The schematic of the MeV UED beamline is shown in Fig. 1e. The 800-nm (1.55-eV), 30-fs pulses from a Ti:sapphire regenerative amplifier system operating at a repetition rate of 100 Hz (Vitara and Legend Elite Duo HE, Coherent) were split into pump and probe branches. The probe branch was frequency tripled in nonlinear crystals before illuminating a photocathode for electron pulse generation. After being accelerated by an intense radio-frequency field to relativistic velocity (~0.989c), the electron beam went through a double-bend achromatic lens for pulse compression and jitter removal. The typical electron beam spot size on the sample was ~150 μm measured in full-width at half maximum (FWHM), nearly five times smaller than the size of the pump pulse, ensuring a homogeneous photoexcitation condition. The temporal delay between the pump and probe pulses was adjusted by a linear translation stage. Diffracted electron beams were incident on a phosphor screen (P43) and the image was collected by an electron-multiplying charge-coupled device. In the low-temperature experiments, the sample was cooled by liquid nitrogen. Further details of the UED beamline can be found in ref. 33.

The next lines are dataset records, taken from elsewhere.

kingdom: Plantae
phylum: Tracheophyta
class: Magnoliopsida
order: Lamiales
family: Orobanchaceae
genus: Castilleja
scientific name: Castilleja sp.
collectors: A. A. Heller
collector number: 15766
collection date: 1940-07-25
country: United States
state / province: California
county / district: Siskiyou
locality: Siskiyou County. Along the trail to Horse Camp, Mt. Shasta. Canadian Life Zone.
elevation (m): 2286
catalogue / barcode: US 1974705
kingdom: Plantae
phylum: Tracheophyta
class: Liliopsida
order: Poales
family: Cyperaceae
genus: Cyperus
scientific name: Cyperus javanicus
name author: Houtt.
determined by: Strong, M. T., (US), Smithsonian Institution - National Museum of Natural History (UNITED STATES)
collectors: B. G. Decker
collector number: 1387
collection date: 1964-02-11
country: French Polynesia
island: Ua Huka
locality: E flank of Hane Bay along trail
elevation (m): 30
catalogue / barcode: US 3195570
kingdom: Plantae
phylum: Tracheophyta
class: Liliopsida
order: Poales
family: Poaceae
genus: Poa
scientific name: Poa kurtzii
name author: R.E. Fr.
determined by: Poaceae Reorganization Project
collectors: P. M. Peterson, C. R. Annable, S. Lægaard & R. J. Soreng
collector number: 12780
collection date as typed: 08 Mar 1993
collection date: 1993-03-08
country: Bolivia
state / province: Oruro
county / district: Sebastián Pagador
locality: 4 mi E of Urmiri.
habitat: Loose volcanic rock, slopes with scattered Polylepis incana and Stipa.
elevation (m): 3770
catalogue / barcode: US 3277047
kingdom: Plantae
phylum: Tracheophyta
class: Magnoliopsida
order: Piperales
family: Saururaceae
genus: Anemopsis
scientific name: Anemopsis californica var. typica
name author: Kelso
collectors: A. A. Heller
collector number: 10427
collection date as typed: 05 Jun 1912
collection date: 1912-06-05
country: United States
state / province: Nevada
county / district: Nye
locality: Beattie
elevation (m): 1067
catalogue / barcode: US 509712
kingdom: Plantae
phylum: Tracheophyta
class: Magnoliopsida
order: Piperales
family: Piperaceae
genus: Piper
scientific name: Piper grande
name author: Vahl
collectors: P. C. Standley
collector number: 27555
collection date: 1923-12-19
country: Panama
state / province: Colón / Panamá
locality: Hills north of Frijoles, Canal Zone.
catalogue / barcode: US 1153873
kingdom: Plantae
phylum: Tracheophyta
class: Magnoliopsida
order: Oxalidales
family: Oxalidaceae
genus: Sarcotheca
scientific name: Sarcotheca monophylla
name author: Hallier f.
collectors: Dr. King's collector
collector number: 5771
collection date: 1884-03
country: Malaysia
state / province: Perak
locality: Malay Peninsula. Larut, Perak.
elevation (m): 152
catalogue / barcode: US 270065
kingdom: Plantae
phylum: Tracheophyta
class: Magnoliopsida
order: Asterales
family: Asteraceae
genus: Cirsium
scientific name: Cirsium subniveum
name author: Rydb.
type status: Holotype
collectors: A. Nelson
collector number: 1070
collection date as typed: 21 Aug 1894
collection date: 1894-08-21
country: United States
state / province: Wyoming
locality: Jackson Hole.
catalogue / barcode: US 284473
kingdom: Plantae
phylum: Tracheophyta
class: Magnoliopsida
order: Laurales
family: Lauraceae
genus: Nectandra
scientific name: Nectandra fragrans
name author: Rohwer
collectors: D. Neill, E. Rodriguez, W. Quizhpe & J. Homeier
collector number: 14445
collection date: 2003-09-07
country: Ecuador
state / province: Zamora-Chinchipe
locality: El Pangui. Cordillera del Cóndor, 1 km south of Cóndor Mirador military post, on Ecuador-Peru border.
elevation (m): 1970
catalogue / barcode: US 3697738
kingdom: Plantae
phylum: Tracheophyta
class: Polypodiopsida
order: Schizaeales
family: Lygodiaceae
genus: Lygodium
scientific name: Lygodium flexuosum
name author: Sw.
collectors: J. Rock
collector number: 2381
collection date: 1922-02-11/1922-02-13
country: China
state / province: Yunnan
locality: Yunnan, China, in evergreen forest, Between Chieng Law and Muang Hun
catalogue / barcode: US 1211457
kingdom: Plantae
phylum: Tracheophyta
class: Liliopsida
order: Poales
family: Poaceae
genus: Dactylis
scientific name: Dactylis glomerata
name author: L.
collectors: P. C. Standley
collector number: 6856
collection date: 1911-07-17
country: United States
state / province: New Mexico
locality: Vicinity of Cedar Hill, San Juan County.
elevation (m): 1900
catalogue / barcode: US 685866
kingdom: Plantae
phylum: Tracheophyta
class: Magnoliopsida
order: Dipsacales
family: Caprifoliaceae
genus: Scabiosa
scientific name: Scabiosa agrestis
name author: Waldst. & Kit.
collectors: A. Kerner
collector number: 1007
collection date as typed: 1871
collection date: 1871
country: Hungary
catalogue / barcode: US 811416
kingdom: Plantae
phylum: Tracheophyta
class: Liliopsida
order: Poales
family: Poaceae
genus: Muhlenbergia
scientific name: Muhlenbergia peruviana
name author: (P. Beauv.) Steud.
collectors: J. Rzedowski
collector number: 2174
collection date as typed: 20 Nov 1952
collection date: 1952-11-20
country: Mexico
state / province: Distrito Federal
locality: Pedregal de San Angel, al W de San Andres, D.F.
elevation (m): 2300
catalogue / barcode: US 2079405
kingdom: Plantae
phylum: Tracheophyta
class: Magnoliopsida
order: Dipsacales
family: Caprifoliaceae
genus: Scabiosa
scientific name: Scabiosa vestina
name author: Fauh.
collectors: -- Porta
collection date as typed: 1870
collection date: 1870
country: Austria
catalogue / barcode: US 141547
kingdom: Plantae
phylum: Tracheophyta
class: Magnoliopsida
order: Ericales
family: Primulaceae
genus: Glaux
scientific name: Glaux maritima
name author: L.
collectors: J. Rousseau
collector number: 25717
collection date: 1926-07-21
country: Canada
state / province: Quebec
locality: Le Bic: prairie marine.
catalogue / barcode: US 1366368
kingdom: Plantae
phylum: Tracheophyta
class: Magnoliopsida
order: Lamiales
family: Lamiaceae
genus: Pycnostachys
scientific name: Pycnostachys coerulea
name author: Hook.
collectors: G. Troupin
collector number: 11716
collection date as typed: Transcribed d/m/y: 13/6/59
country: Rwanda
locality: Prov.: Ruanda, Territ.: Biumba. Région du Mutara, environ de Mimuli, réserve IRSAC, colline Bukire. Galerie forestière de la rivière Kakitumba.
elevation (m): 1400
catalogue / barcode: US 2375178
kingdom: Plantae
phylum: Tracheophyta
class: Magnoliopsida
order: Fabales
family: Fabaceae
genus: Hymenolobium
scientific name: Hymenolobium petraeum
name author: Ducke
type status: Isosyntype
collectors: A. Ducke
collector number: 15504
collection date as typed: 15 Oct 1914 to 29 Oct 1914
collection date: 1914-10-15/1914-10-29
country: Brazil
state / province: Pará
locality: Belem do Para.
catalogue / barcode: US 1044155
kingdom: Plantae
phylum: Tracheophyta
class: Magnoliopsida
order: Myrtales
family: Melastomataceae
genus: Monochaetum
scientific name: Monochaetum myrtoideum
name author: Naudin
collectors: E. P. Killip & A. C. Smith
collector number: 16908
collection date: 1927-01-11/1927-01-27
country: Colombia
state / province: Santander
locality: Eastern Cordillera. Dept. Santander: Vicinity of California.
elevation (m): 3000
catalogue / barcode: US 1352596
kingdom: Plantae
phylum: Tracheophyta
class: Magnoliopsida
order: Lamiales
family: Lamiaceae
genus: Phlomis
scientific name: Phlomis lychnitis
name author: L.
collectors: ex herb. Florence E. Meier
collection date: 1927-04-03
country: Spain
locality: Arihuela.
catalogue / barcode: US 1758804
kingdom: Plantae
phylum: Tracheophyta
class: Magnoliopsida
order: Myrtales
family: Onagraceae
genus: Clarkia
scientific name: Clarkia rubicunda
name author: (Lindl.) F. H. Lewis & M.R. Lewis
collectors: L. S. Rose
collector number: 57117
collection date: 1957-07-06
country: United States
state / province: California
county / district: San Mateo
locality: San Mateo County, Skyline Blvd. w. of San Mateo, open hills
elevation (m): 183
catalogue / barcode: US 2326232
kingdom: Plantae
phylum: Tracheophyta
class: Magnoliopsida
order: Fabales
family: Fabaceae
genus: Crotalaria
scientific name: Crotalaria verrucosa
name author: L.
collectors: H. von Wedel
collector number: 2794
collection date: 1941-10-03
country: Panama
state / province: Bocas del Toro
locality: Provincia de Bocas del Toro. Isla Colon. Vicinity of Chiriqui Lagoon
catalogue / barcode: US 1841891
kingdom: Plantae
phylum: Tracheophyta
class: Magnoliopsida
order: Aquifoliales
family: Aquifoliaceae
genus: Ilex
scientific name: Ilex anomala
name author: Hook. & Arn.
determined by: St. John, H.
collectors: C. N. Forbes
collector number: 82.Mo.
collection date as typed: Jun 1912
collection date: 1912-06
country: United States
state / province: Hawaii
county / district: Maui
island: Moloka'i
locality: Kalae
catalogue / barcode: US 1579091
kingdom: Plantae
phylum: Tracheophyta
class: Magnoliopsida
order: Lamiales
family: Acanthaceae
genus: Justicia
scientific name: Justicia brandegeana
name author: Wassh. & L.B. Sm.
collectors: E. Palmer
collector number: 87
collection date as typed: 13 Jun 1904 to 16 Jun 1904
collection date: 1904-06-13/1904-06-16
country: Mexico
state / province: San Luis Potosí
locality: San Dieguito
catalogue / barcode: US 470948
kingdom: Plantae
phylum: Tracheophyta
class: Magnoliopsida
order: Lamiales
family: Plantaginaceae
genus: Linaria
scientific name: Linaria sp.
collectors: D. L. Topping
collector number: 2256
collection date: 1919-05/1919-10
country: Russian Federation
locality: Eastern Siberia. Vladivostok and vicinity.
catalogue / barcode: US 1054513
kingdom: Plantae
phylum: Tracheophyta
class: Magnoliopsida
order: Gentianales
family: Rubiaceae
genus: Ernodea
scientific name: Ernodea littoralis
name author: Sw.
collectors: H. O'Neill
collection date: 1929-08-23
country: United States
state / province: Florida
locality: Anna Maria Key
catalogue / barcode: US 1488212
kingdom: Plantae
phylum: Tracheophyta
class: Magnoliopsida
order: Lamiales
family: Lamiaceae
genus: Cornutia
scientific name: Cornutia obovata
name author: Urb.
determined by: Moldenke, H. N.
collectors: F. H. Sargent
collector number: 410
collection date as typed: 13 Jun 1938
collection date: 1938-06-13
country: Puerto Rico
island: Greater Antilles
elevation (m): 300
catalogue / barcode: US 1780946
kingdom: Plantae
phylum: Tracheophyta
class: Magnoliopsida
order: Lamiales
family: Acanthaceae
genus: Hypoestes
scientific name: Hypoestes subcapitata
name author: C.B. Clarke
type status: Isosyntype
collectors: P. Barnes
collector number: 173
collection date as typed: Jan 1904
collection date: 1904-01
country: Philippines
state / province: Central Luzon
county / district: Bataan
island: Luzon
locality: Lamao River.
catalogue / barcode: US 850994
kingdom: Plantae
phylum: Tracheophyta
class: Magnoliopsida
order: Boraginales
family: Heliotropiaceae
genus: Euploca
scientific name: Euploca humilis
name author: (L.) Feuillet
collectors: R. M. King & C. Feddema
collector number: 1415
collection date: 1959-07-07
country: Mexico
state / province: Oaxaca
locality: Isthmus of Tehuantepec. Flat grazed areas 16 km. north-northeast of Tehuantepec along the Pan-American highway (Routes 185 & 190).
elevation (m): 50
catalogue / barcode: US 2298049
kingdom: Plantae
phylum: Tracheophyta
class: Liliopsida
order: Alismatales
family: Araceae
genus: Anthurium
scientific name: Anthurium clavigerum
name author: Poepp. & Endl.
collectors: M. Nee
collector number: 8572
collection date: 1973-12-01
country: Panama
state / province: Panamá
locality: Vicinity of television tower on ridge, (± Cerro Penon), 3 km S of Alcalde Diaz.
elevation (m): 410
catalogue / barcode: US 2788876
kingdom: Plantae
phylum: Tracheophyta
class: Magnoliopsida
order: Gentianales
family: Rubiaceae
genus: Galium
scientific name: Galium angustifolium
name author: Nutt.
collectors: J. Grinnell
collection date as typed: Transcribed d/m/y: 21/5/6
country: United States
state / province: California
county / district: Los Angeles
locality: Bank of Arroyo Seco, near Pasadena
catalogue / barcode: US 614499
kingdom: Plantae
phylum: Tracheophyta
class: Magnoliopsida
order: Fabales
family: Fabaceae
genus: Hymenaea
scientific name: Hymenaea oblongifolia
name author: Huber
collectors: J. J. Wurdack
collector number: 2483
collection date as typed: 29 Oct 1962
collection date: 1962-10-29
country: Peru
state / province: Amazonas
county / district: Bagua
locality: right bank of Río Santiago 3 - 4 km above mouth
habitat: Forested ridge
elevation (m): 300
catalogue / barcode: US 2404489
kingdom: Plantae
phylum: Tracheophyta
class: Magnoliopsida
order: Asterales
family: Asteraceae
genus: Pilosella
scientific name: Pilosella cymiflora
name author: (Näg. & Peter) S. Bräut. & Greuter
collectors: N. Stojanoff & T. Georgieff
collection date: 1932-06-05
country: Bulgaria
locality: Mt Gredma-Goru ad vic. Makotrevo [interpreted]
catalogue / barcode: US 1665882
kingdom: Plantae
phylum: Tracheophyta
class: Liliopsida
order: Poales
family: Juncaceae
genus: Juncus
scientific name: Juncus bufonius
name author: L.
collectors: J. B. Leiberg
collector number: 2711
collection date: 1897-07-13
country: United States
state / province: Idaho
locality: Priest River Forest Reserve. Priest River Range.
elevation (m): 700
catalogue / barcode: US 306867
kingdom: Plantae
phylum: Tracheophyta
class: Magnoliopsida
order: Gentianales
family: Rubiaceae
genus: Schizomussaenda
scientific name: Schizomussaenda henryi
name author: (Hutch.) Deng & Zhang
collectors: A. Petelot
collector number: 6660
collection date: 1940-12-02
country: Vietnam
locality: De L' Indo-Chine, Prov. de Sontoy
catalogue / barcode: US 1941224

Transmission electron microscopy

The TEM experiments were conducted using a JEOL JEM-2100F microscope, where the accelerating voltage was 200 kV. The cross-section TEM sample was prepared by a focused-ion beam technique based on the standard lift-out procedure and the sample size was approximately 20 μm × 10 μm × 60 nm. The beam spot size was 10 μm in diameter and the current density was 0.2 pA/cm2. The electron beam was incident on the sample along the direction of a straight height step, which is normally the edge of a low-index plane, and the zone axis was further confirmed by diffraction pattern simulations. Low-temperature data were collected with liquid nitrogen cooling.